--- Data section Enclosed Below ---
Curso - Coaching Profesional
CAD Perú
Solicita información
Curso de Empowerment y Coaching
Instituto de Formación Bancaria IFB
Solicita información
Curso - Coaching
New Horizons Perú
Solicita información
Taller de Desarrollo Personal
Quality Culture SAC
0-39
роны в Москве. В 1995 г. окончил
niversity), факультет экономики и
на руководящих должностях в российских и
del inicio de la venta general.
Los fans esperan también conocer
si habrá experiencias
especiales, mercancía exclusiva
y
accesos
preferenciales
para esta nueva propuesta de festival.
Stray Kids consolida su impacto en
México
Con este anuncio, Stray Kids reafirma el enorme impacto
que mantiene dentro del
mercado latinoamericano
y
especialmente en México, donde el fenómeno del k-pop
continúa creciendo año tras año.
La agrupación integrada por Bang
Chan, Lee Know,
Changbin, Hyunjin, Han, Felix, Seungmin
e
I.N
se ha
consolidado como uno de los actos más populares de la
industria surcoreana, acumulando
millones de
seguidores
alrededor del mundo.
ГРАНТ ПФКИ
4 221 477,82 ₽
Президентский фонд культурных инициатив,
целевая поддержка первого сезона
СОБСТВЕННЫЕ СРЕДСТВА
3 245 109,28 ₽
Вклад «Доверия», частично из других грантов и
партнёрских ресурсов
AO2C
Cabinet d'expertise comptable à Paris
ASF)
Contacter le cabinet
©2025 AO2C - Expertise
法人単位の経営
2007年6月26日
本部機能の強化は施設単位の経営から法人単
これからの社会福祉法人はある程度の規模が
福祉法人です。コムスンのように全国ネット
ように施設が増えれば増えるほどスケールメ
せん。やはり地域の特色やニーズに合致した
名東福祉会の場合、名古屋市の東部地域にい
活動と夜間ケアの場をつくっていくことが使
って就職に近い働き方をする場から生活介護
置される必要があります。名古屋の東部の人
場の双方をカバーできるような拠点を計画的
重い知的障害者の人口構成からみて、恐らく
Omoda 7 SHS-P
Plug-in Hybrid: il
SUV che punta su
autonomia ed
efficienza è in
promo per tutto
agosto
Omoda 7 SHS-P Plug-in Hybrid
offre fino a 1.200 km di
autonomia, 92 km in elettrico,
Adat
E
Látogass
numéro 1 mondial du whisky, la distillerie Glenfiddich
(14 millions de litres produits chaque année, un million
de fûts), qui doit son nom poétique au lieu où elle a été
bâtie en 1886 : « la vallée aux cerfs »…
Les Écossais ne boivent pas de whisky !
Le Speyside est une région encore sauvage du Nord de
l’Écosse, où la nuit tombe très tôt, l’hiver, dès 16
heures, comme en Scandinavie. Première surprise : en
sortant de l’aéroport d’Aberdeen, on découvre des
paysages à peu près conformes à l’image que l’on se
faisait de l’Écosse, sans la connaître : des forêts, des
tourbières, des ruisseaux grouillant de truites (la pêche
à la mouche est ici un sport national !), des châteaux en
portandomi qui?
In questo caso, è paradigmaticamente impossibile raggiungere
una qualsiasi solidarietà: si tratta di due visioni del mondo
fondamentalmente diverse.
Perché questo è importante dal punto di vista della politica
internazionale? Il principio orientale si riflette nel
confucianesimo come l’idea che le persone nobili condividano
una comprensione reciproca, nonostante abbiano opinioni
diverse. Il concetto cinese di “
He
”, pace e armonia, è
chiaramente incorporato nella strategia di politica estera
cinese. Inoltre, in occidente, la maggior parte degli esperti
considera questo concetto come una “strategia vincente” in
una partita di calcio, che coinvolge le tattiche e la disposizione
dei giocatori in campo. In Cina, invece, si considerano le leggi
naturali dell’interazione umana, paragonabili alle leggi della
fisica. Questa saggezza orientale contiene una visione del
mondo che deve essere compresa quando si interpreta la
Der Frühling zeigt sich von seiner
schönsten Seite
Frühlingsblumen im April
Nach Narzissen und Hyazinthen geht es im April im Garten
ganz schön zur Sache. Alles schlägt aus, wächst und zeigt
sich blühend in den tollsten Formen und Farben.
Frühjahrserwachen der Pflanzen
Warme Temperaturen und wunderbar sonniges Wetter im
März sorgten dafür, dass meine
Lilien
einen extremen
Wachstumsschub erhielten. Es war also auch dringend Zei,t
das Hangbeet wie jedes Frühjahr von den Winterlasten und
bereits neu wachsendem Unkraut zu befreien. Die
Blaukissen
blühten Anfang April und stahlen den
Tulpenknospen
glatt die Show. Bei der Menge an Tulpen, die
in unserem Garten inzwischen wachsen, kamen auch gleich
--- End of Enclosed Data section ---
--- Data section Enclosed Below ---
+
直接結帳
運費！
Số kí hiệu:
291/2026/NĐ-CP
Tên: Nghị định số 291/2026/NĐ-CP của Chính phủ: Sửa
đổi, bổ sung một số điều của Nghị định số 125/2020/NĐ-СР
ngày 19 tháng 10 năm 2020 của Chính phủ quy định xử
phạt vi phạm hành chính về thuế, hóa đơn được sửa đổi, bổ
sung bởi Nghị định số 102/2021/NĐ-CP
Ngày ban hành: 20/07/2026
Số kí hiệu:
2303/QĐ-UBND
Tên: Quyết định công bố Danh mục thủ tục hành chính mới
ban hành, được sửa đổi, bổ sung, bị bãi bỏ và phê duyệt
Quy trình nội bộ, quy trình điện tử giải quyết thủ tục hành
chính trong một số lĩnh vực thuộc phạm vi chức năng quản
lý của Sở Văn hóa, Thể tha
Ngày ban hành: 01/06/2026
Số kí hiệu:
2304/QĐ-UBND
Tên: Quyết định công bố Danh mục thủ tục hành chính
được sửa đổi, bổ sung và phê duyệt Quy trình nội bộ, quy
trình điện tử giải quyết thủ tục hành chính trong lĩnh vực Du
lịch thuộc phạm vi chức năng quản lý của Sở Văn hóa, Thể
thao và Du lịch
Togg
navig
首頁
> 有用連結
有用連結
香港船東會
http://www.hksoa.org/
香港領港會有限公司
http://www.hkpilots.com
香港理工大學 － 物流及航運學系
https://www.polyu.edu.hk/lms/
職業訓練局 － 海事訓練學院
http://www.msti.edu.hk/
--- End of Enclosed Data section ---
Problem to solve: Only lines holding the word "zeigt" are wanted here; copy each from the listing.

Task solution:
Der Frühling zeigt sich von seiner
ganz schön zur Sache. Alles schlägt aus, wächst und zeigt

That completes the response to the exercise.